**Your goal:** Show every line in the items below that contains the word "الأخلاق", with case counting as a difference.

**Dataset:**
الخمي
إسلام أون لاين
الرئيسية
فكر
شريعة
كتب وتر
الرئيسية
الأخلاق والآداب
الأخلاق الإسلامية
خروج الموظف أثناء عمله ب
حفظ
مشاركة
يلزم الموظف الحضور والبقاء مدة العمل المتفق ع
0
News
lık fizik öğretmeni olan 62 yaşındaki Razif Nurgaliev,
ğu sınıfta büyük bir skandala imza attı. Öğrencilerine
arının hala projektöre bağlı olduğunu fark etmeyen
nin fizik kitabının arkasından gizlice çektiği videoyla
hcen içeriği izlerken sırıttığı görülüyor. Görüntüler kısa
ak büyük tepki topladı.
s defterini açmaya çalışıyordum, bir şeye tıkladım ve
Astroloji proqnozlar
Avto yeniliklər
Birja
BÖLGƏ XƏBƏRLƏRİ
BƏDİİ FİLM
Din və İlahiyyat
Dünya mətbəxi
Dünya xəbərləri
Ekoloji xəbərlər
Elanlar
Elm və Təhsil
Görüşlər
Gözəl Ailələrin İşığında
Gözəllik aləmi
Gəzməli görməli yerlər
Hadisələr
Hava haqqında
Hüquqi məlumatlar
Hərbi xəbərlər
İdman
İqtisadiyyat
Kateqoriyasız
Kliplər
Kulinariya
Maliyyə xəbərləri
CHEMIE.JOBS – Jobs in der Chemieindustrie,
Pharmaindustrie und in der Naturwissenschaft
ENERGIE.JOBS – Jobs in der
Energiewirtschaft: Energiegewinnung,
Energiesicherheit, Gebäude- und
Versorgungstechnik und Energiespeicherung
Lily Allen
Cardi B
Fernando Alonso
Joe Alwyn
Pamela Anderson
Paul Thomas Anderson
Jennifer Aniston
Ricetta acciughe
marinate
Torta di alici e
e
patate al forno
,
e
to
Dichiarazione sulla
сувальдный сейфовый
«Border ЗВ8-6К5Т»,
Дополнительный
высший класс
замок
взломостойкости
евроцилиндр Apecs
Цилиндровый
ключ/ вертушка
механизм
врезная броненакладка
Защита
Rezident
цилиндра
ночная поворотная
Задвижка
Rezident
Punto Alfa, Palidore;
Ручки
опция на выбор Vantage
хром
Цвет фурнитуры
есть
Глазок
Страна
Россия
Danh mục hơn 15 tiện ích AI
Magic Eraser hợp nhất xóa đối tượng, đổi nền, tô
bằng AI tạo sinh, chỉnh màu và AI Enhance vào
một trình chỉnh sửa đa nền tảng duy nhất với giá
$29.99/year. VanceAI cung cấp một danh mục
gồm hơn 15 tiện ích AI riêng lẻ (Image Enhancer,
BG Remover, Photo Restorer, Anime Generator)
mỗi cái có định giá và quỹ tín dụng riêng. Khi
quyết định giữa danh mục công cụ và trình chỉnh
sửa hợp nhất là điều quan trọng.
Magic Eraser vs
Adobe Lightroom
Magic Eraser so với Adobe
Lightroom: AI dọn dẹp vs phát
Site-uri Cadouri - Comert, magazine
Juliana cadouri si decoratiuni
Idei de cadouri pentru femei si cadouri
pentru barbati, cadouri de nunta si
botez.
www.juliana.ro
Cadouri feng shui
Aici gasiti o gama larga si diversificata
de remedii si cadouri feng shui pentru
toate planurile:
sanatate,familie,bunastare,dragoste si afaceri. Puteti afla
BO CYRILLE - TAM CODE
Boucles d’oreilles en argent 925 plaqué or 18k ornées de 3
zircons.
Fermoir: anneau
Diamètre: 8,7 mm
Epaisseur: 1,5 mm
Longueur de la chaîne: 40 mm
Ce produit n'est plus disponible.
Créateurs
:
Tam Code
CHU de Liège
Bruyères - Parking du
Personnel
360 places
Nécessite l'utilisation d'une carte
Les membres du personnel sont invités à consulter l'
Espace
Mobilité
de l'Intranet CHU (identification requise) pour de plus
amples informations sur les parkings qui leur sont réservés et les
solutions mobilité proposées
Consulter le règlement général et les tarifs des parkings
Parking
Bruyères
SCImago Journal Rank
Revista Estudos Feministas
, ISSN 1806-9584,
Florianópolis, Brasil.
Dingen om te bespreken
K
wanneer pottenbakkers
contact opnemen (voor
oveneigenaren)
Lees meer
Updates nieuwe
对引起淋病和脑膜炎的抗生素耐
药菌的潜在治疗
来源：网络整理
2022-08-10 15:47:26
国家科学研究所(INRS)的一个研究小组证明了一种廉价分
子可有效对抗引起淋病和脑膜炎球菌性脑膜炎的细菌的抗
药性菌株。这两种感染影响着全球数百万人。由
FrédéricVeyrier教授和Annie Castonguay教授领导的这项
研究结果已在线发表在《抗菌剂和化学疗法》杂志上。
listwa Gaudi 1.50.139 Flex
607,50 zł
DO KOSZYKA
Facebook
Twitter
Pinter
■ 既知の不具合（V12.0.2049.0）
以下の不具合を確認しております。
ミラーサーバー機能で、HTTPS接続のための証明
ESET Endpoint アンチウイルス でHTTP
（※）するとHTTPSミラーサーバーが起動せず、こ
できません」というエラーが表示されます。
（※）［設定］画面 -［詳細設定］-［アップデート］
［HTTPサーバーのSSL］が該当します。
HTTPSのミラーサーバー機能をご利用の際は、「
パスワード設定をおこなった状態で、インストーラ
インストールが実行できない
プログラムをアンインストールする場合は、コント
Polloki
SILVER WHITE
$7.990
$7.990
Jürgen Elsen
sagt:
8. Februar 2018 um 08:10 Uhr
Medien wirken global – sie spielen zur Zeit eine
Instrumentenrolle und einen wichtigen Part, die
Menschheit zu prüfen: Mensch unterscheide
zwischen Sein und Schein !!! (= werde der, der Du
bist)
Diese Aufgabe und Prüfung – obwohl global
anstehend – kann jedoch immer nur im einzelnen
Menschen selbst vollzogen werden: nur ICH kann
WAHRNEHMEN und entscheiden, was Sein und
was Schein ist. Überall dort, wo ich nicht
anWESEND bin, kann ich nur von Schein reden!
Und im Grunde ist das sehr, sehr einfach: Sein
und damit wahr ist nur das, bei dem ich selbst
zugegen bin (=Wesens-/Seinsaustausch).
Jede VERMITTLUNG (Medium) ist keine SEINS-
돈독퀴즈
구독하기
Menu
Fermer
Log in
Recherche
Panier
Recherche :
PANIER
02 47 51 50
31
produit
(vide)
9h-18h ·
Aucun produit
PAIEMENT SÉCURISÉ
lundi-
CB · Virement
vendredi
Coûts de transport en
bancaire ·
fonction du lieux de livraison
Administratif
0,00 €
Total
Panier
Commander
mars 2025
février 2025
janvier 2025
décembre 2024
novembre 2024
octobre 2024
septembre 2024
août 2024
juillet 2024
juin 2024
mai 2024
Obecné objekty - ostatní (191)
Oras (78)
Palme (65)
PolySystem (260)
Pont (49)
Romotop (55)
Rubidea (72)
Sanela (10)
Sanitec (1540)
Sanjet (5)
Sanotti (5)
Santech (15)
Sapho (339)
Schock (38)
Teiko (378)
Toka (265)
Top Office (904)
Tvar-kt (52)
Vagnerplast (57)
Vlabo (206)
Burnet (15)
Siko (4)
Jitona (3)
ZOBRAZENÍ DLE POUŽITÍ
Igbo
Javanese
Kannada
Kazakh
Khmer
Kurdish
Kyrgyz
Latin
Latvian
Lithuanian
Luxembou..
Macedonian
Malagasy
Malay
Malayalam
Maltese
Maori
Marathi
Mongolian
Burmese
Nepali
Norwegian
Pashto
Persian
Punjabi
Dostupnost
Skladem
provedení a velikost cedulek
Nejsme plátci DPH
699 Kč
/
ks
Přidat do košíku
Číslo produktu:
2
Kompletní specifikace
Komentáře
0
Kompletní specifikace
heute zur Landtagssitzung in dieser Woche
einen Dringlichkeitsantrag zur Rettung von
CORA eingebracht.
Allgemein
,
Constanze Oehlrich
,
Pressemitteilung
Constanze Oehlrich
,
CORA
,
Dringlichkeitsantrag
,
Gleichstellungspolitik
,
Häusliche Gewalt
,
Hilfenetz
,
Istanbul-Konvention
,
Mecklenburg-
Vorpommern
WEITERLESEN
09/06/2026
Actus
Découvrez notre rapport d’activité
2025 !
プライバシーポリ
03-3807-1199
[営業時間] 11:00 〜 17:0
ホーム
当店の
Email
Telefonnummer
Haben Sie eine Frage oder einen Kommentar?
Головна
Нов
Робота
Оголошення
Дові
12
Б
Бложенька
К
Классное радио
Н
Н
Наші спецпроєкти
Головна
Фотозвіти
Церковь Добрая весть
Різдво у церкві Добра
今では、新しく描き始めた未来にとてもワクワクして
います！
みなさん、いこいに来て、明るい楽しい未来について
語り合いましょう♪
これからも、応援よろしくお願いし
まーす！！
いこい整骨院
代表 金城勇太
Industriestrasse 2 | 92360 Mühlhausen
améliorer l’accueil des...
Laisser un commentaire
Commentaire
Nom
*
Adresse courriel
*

**Result below:**
الأخلاق والآداب
الأخلاق الإسلامية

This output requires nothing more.